Class Estimator<M extends Model<M>>

Object
org.apache.spark.ml.PipelineStage
org.apache.spark.ml.Estimator<M>
All Implemented Interfaces:
Serializable, org.apache.spark.internal.Logging, Params, Identifiable, scala.Serializable
Direct Known Subclasses:
ALS, BisectingKMeans, BucketedRandomProjectionLSH, ChiSqSelector, CountVectorizer, CrossValidator, FPGrowth, GaussianMixture, IDF, Imputer, IsotonicRegression, KMeans, LDA, MaxAbsScaler, MinHashLSH, MinMaxScaler, OneHotEncoder, OneVsRest, PCA, Pipeline, Predictor, QuantileDiscretizer, RFormula, RobustScaler, StandardScaler, StringIndexer, TrainValidationSplit, UnivariateFeatureSelector, VarianceThresholdSelector, VectorIndexer, Word2Vec

public abstract class Estimator<M extends Model<M>> extends PipelineStage
Abstract class for estimators that fit models to data.
See Also:
  • Constructor Details

    • Estimator

      public Estimator()
  • Method Details

    • copy

      public abstract Estimator<M> copy(ParamMap extra)
      Description copied from interface: Params
      Creates a copy of this instance with the same UID and some extra params. Subclasses should implement this method and set the return type properly. See defaultCopy().
      Specified by:
      copy in interface Params
      Specified by:
      copy in class PipelineStage
      Parameters:
      extra - (undocumented)
      Returns:
      (undocumented)
    • fit

      public M fit(Dataset<?> dataset, ParamPair<?> firstParamPair, ParamPair<?>... otherParamPairs)
      Fits a single model to the input data with optional parameters.

      Parameters:
      dataset - input dataset
      firstParamPair - the first param pair, overrides embedded params
      otherParamPairs - other param pairs.
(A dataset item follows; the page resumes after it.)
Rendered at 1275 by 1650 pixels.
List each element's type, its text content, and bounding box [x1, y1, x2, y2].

These values override any specified in this Estimator's embedded ParamMap.
      Returns:
      fitted model
    • fit

      public M fit(Dataset<?> dataset, ParamPair<?> firstParamPair, scala.collection.Seq<ParamPair<?>> otherParamPairs)
      Fits a single model to the input data with optional parameters.

      Parameters:
      dataset - input dataset
      firstParamPair - the first param pair, overrides embedded params
      otherParamPairs - other param pairs. These values override any specified in this Estimator's embedded ParamMap.
      Returns:
      fitted model
    • fit

      public M fit(Dataset<?> dataset, ParamMap paramMap)
      Fits a single model to the input data with provided parameter map.

      Parameters:
      dataset - input dataset
      paramMap - Parameter map. These values override any specified in this Estimator's embedded ParamMap.
      Returns:
      fitted model
    • fit

      public abstract M fit(Dataset<?> dataset)
      Fits a model to the input data.
      Parameters:
      dataset - (undocumented)
      Returns:
      (undocumented)
    • fit

      public scala.collection.Seq<M> fit(Dataset<?> dataset, scala.collection.Seq<ParamMap> paramMaps)
      Fits multiple models to the input data with multiple sets of parameters. The default implementation uses a for loop on each parameter map. Subclasses could override this to optimize multi-model training.

      Parameters:
      dataset - input dataset
      paramMaps - An array of parameter maps. These values override any specified in this Estimator's embedded ParamMap.
      Returns:
      fitted models, matching the input parameter maps